Speier irked by debate on debt ceiling



San Mateo Daily Journal
By Bill Silverfarb

Republicans in Congress continue to refuse to raise the nation’s debt ceiling without first gaining major concessions from the White House, a fact that leads U.S. Rep. Jackie Speier to say negotiations between President Barack Obama and GOP leadership is more about politics and less about the nation’s financial health.

Congress has until Aug. 2 to raise the $14.5 trillion debt ceiling before the Treasury Department says it will be unable to pay the country’s bills on time and in full.

Typically, the debt ceiling is raised without much fanfare. However, this year Republicans have refused to take the vote until the White House and Democrats agree to slash spending without raising taxes.

It is a Republican tactic, Speier, D-San Mateo, said to weaken the president.

“This is about winning the presidency,” Speier said. “If unemployment remains high and the economy poor, Republicans think they may be able to recapture the presidency in 2012. They are putting party before country.”

Meanwhile, Moody’s Investors Services said yesterday it is putting the sterling bond rating of the United States on review for a possible downgrade.

The United States has a AAA rating, making U.S. Treasury bonds one of the safest bets for investors.

That could change, however, if the country defaults on any of its loan payments.

Much of the debt, Speier said, is related to the wars in Iraq and Afghanistan that started piling up under the Bush administration.

To reduce the deficit, Obama offered $3 trillion in cuts to federal programs while raising $1 trillion new taxes.

But Republicans have not been willing to support additional taxes.

California’s senior Republican official in Congress is U.S. Rep. David Dreier, who told the Daily Journal yesterday that the debt ceiling should be raised.

“While I believe we cannot fail to increase the debt ceiling and meet our financial obligations, I also believe it is critical that we reduce the size and scope of the federal government and get our debt under control,” said Dreier, R-San Dimas.
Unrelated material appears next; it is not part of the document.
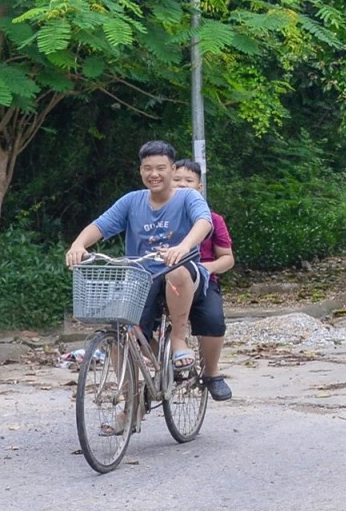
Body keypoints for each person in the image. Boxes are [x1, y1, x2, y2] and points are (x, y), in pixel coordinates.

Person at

The ultimate goal should be job creation and getting Americans back to work, he said.

Republicans have called for deep cuts to Medicare and even Social Security, two items Speier and U.S. Rep. Anna Eshoo, D-Palo Alto, said should not be a part of any vote on raising the debt ceiling.
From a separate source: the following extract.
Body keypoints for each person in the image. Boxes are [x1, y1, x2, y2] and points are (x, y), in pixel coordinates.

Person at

Social Security has nothing to do with the national debt, both contend, and should not be a part of any discussions on reducing the debt.
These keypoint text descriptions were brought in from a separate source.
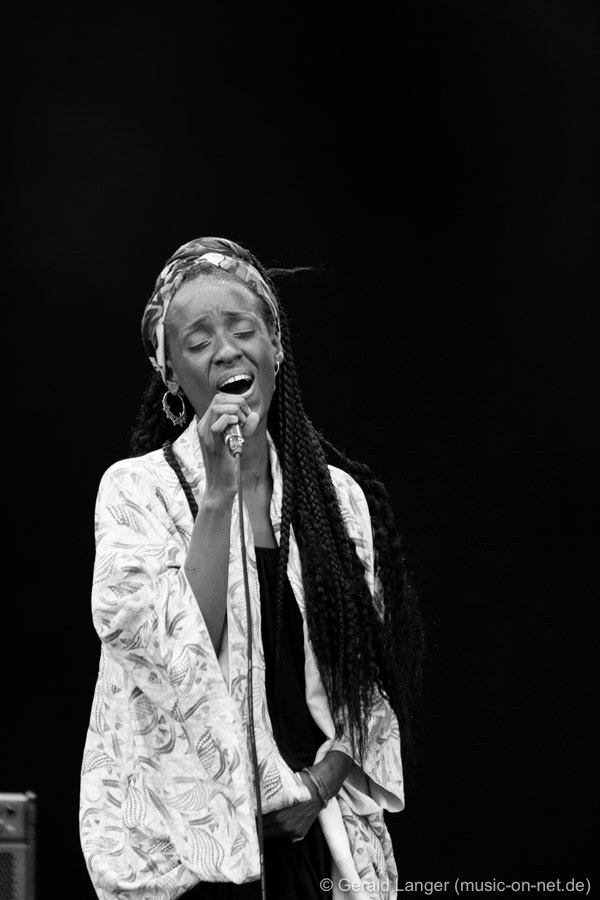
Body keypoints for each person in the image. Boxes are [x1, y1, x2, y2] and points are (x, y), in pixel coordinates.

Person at [79, 236, 424, 900]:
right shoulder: (136, 492)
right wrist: (218, 492)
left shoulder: (336, 502)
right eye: (198, 341)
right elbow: (172, 660)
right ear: (172, 376)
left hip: (316, 845)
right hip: (193, 858)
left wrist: (318, 785)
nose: (226, 351)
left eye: (243, 330)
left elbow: (367, 679)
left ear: (276, 347)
Eshoo said she is willing to discuss Medicare cost savings but not as part of debt ceiling negotiations.

The debt ballooned in part, Speier said, because of tax cuts extended to the wealthiest Americans under the Bush administration.

“We spend money on giveaways for the wealthiest and we can’t afford it,” Speier said.

The debt ceiling could be raised incrementally, without Republican support, if negotiations fail on reducing the deficit.

The consequences of not raising the debt ceiling by Aug. 2 could lead to more layoffs, interest rate hikes and higher mortgages and significant losses to pension funds, Speier said.

“Republicans are gambling with the country’s economic strength,” she said.

Last night, negotiations at the White House ended early as Obama indicated to Republican officials that he wants the deal done now.

Obama reportedly said “enough is enough” with respect to delay and refusal to compromise by Republicans, a White House official said.

On Sunday, Obama said he wanted a deal on the debt ceiling in 10 days.